Ob es solche Argumente sind, die zum kollektiven Murren führen – man darf es bezweifeln. Fakt ist aber: Zusätzlich zu diesen Routine-Anhebungen gab es in den vergangenen drei Jahren eine Tarifreform, die weit massivere Preissprünge für ÖPNV-Nutzer in Fürth zur Folge hatte, für Kommunalpolitiker wird es vor diesem Hintergrund immer schwieriger, die Erhöhungen gegenüber ihren Wählern zu rechtfertigen. Deshalb fordern sie nun den Kurswechsel beim VGN. Doch wie er aussehen soll, bleibt vorerst unklar.

Denn Geschäftsgrundlage des Verbunds ist bisher: Wer bei Erhöhungen nicht mitzieht, ist gegenüber dem VGN zu jährlichen Zahlungen verpflichtet, die sich ergebende Mindereinnahmen ausgleichen sollen. Auf Anfrage der Linken hatte die infra für den aktuellen Fall, die Anhebung um besagte 3,11 Prozent, errechnet: Auf die Stadt Fürth käme eine Forderung in Höhe von stolzen 9,7 Millionen Euro im Jahr zu. Von „Wucher und Knebel in höchstem Maße“, spricht deshalb die Fürther Linke. Dass der Handlungsspielraum des Stadtrats durch den VGN-Grundlagenvertrag derart eingeschränkt werde, widerspreche dem Prinzip der Demokratie. Zuständig seien doch „die gewählten Parlamente, nicht Betriebswirtschaftler“.

Ein sofortiger Ausstieg aus den Vereinbarungen, wie ihn die Linke zornig fordert, ist allerdings wohl kaum realistisch. „Das wäre so, als würde Deutschland aus der EU und dem Euro zugleich austreten“, sagt SPD-Oberbürgermeister Thomas Jung auf FN–Nachfrage. „Wir wären eine völlig isolierte Verkehrsinsel, Fahrscheine wären ab der Stadtgrenze nicht mehr gültig.“

Nicht sittenwidrig

Vom städtischen Rechtsamt habe er die VGN-Vereinbarungen überprüfen lassen und die Rückmeldung bekommen: Von einer etwaigen Sittenwidrigkeit könne keine Rede sein, die Verträge seien „freiwillig und gültig“, zudem in deutschen Verkehrsverbünden üblich.

Dennoch, so Jung, habe er Verständnis für das wachsende Unbehagen, das ihm nun sogar aus den Reihen seiner eigenen Partei entgegenschwappt. „Jedes Jahr eine Erhöhung, das ist auch nicht der Weisheit letzter Schluss“, räumt der OB ein – und will aktiv werden.
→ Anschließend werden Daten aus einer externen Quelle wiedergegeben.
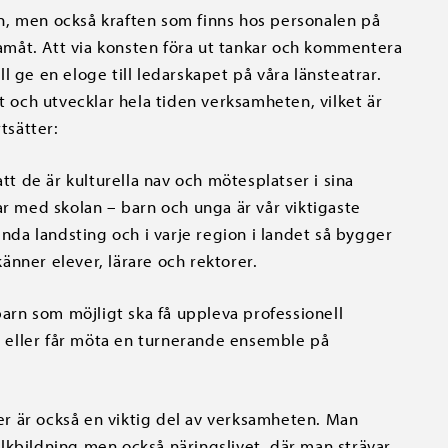
n, men också kraften som finns hos personalen på
framåt. Att via konsten föra ut tankar och kommentera
ill ge en eloge till ledarskapet på våra länsteatrar.
och utvecklar hela tiden verksamheten, vilket är
tsätter:
att de är kulturella nav och mötesplatser i sina
ar med skolan – barn och unga är vår viktigaste
enda landsting och i varje region i landet så bygger
nner elever, lärare och rektorer.
barn som möjligt ska få uppleva professionell
rn eller får möta en turnerande ensemble på
r är också en viktig del av verksamheten. Man
lkbildning men också näringslivet, där man strävar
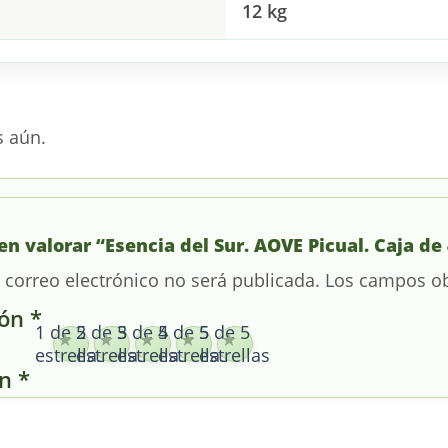
12 kg
s aún.
en valorar “Esencia del Sur. AOVE Picual. Caja de 4
 correo electrónico no será publicada.
Los campos ob
ión
*
1 de 5
2 de 5
3 de 5
4 de 5
5 de 5
estrellas
estrellas
estrellas
estrellas
estrellas
ón
*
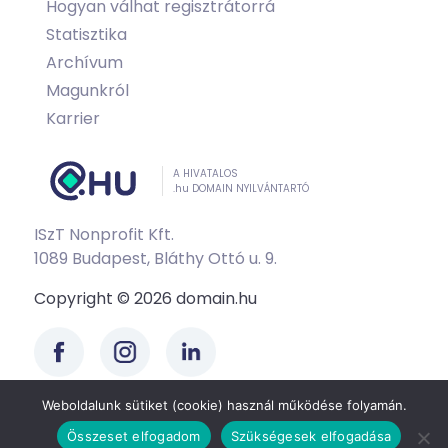
Hogyan válhat regisztrátorrá
Statisztika
Archívum
Magunkról
Karrier
A HIVATALOS
.hu DOMAIN NYILVÁNTARTÓ
ISzT Nonprofit Kft.
1089 Budapest, Bláthy Ottó u. 9.
Copyright © 2026 domain.hu
Weboldalunk sütiket (cookie) használ működése folyamán.
Összeset elfogadom
Szükségesek elfogadása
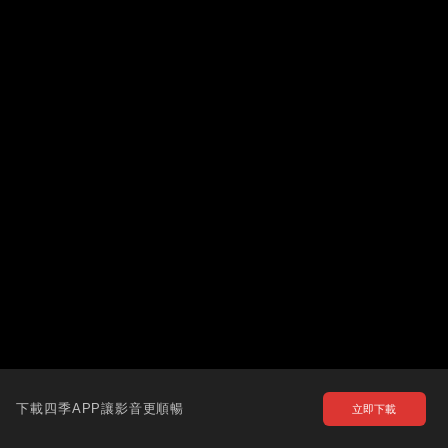
下載四季APP讓影音更順暢
立即下載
Lösungen seien jedoch „nur einvernehmlich“ mit allen VGN-Partnern denkbar.

Einen „langen, schwierigen Weg“ prophezeit Fürths Stadtoberhaupt deshalb, einen ersten Schritt werde er aber bereits Mitte September versuchen. Dann steht ein Treffen von vier Oberbürgermeistern und Landräten aus der Region an – mit denen Jung das heikle Thema erörtern möchte.